◆ **PÁGINA**:
Domingo XXVIII
Ordinario – Ciclo A (Mateo 22, 1-14) – 12 de octubre de 2014
Diana, la
condesa de Belflor y Teodoro, son los protagonistas de El perro del
hortelano, comedia de Lope de Vega que Pilar Miró, directora de cine
española, llevó a la pantalla pocos años antes de morir. Lope de Vega recoge en
esta comedia una de las realidades humanas más paradójicas.
Diana se enamora
perdidamente de Teodoro, su secretario, pero sabe que es un amor imposible,
porque los separa una distancia insalvable de cuna: la una, perteneciente a la
alta nobleza, y el otro, un simple plebeyo. La condesa de Belflor no se atreve
a expresar, sino de modo muy sutil, su afecto. Pero cuando ve que Teodoro busca
a una mujer de su estirpe para establecer un hogar, Diana manifiesta, sin
manifestar, sus sentimientos por Teodoro y lo seduce. Sin embargo, cuando ha
logrado que Teodoro abandone a su prometida, y abrigue la esperanza de un amor
que parecía imposible, Diana vuelve a tomar la distancia que le signó su
nobleza. No alargo el cuento, porque la comedia se desarrolla en el ir y venir
de los afectos, que nunca se encuentran. Seducciones y rechazos, atracciones y
distancias.

◆ **TAREA 1**:
Responda, según el texto sobre El perro del hortelano:
(a) ¿Qué cargo ocupa Teodoro junto a Diana?
(b) ¿Quién llevó la comedia a la pantalla?
(c) ¿Qué busca Teodoro para establecer un hogar?
◆ **TAREA 2**: Enumere los cuatro sustantivos que forman la frase final del texto sobre El perro del hortelano, la que comienza con «Seducciones».
◆ **TAREA 3**: Prosiga el texto sobre El perro del hortelano a partir de su última frase.

◆ **BLOQUE DE DATOS**:

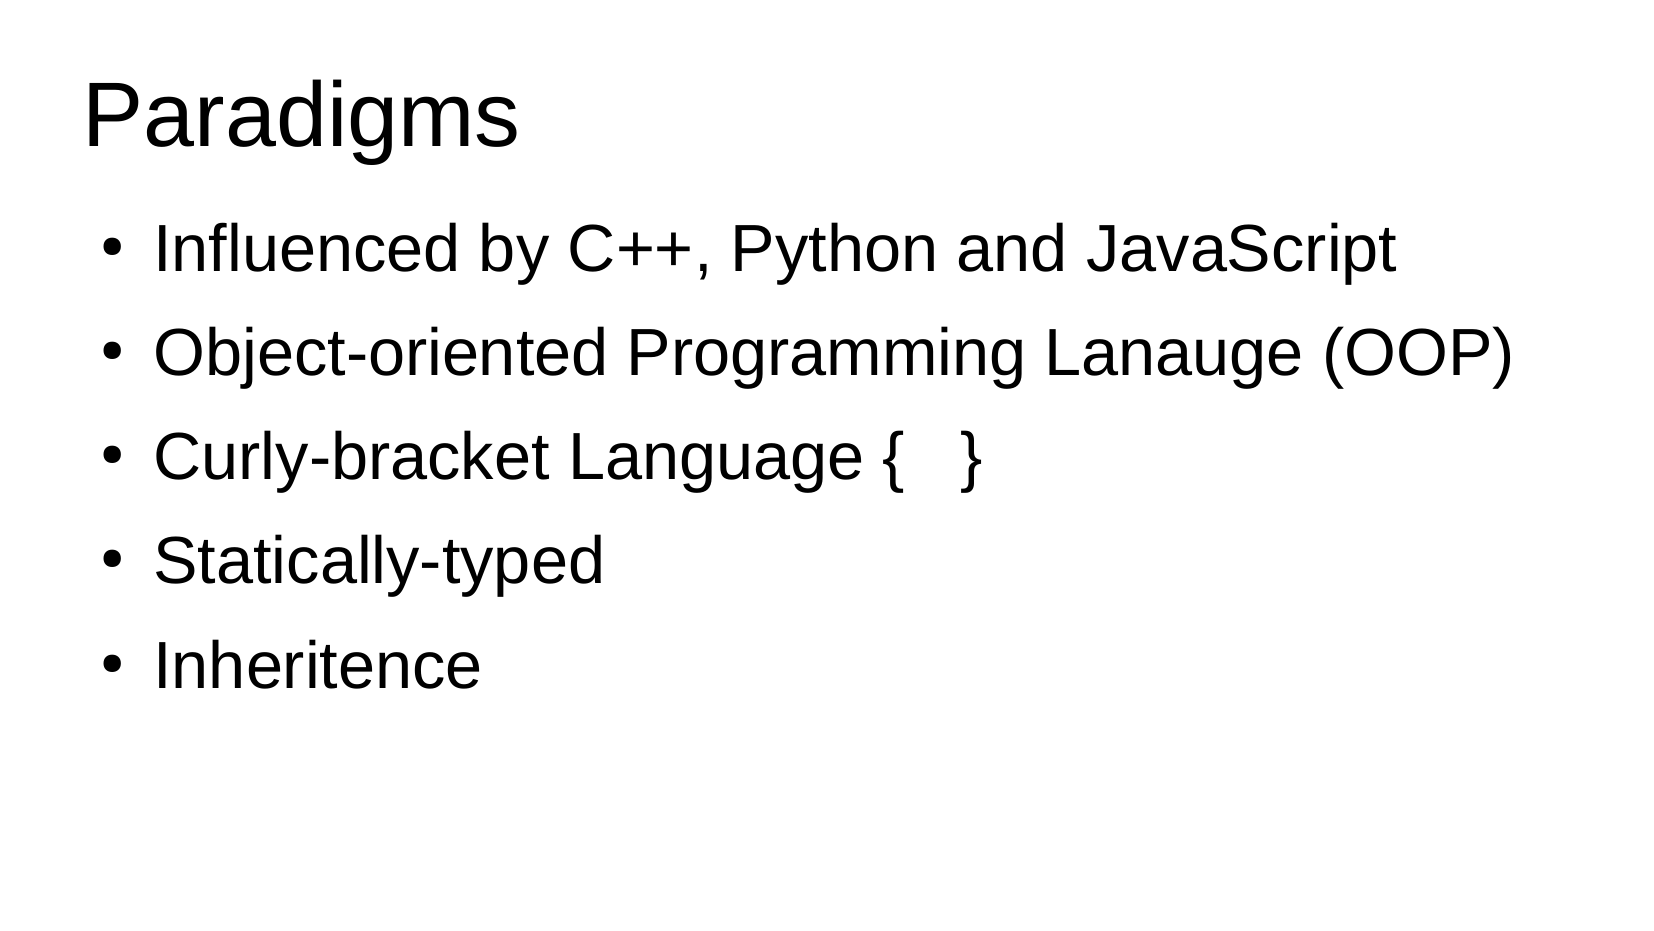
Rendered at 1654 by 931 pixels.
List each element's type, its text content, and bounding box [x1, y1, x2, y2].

title Paradigms [82, 37, 1571, 193]
list Influenced by C++, Python and JavaScript Object-oriented Programming Lanauge (OOP) Curly-bracket Language { } Statically-typed Inheritence [82, 210, 1571, 751]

◆ **RESPUESTA 1**:
(a) Es su secretario.
(b) Pilar Miró, directora de cine española.
(c) Una mujer de su estirpe.

◆ **RESPUESTA 2**: Seducciones, rechazos, atracciones, distancias.

◆ **RESPUESTA 3**:
La parábola que
Jesús cuenta a los jefes de los sacerdotes y a los ancianos, en el templo de
Jerusalén, refleja esta misma realidad humana. Los invitados a la fiesta de
bodas no aceptan la convocatoria y desprecian la invitación a unirse a la
alegría del rey el día del matrimonio de su hijo. Esto es lo que motiva al rey
a ordenar a sus criados que vayan “a las calles principales, e inviten a la
boda a todos los que encuentren”. Dice Jesús que “los criados salieron a las
calles y reunieron a todos los que encontraron, malos y buenos; y así la sala
se llenó de gente”. Pero, desde luego, es importante estar dispuestos para la
fiesta; esto es lo que explica la reacción del rey con el que no iba vestido
con traje de boda.
Los dueños de la
religión y de la fe, en la época de Jesús, ni aceptaban ellos mismos la oferta
de la salvación, ni dejaban que otros la aceptaran; en lugar de ser mediadores
entre Dios y los hombres, se convertían en obstáculos para este encuentro. Por
eso Dios se ve obligado a extender su invitación a todos los pueblos, a todas
las gentes que quieran acoger este llamado, malos y buenos.
Tal vez hoy
también nos pase un poco de lo mismo. Somos invitados por Dios al banquete del
reino, pero muchas veces tenemos excelentes disculpas para no participar de la
fiesta de Dios; y fácilmente nos podemos convertir en obstáculos para que otros
se encuentren con Dios. No nos contentamos con despreciar la invitación, sino
que, además, impedimos que otros vayan a la fiesta. Mejor dicho, nos pasa como
al perro del hortelano, que ni come, ni deja comer...
Un saludo cordial.
Hermann Rodríguez Osorio, S.J.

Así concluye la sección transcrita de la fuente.